Calculate the period of small oscillations of block of mass m =3 kg.

In static equilibrium of block , tension in the string is exactly equal to its weight. Let a vertically downward force F be applied on the block to pull it downward. Equilibrium is again restored when tension in the string is increases by the ame amount F. Hence total tension in the string becomes equal to (mg+F)
Strings are further elongated due to the extra tension F. Due to the extra tension F in string tension in each spring increases by 2F. Hence increase in elongation of springs is $2\mathrm{F}/{\mathrm{K}}_{1}2\mathrm{F}/{\mathrm{K}}_{2}2\mathrm{F}/{\mathrm{K}}_3\text{ and }2\mathrm{F}/{\mathrm{K}}_4$ respectively. According to geometry of the arrangement ,downward displacement of the block from its equilibrium position is
$\mathrm{y}=2\left(\frac{2\mathrm{F}}{{\mathrm{K}}_1}+\frac{2\mathrm{F}}{{\mathrm{K}}_2}+\frac{2\mathrm{F}}{{\mathrm{K}}_3}+\frac{2\mathrm{F}}{{\mathrm{K}}_4}\right)$   .....(i)

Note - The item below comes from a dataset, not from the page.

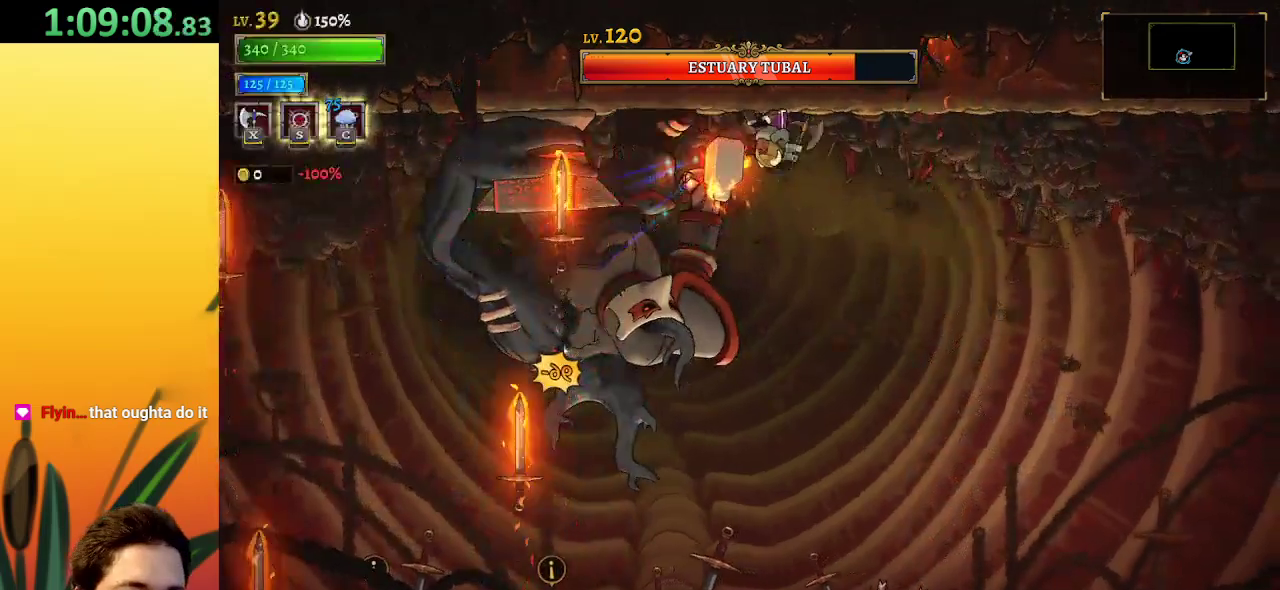
{"keys": [], "events": [[84, "x", "up"]]}
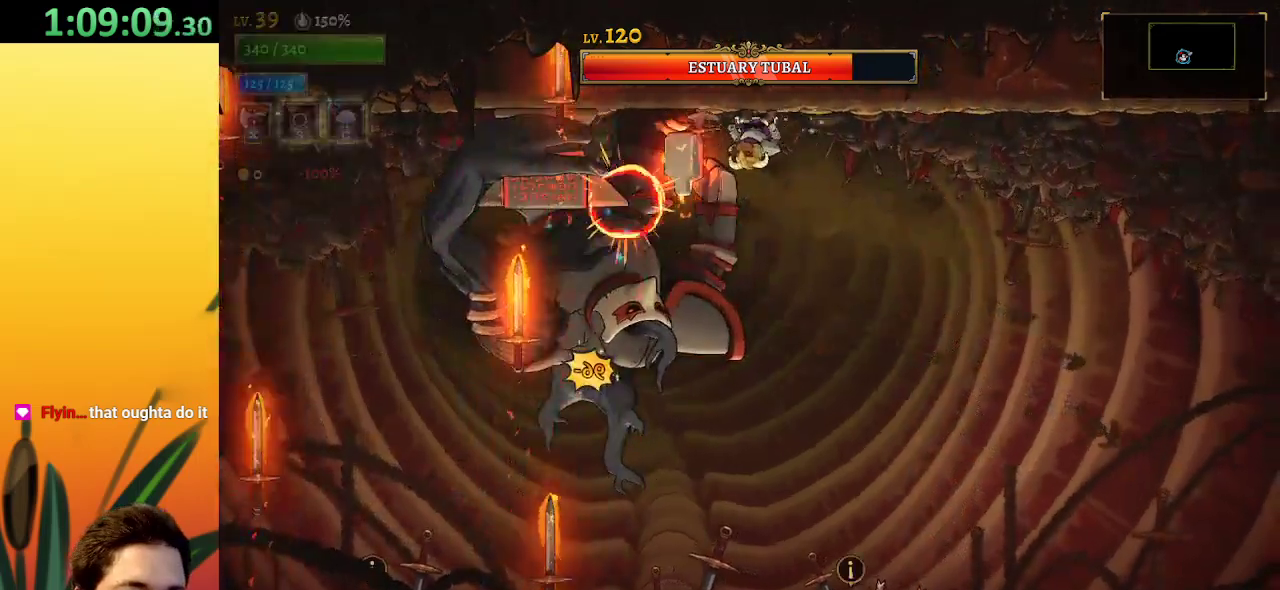
{"keys": [], "events": [[150, "x", "down"], [250, "x", "up"]]}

In the block is released now, is released now, it starts to accelerate upwards due to
extra tension f in the strings. It means restoring force on the block is equal to F. From
Eq(i)
$\mathrm{F}=\frac{\mathrm{y}}{4\left(\frac{1}{{\mathrm{K}}_1}+\frac{1}{{\mathrm{K}}_2}+\frac{1}{{\mathrm{K}}_3}+\frac{1}{{\mathrm{K}}_4}\right)}$
Restoring acceleration of block
$\frac{\mathrm{F}}{\mathrm{m}}=\frac{\mathrm{y}}{4\mathrm{m}\left(\frac{1}{{\mathrm{K}}_1}+\frac{1}{{\mathrm{K}}_2}+\frac{1}{{\mathrm{K}}_3}+\frac{1}{{\mathrm{K}}_4}\right)}$
Since acceleration of block is restoring and is directly proportional to displacement ,the block performs SHM.
Its period , $\mathrm{T}=2\mathrm{\pi }\sqrt{\frac{\text{ displacement }}{\text{ acceleration }}}$
$\begin{array}{r}\mathrm{T}=2\mathrm{\pi }\sqrt{4\mathrm{\pi }\left(\frac{1}{{\mathrm{K}}_1}+\frac{1}{{\mathrm{K}}_2}+\frac{1}{{\mathrm{K}}_3}+\frac{1}{{\mathrm{K}}_4}\right)}\\ \mathrm{T}=4\mathrm{\pi }\sqrt{\mathrm{m}\left(\frac{1}{{\mathrm{K}}_1}+\frac{1}{{\mathrm{K}}_2}+\frac{1}{{\mathrm{K}}_3}+\frac{1}{{\mathrm{K}}_4}\right)}\end{array}$
After substituting the values, we get T = 2 s.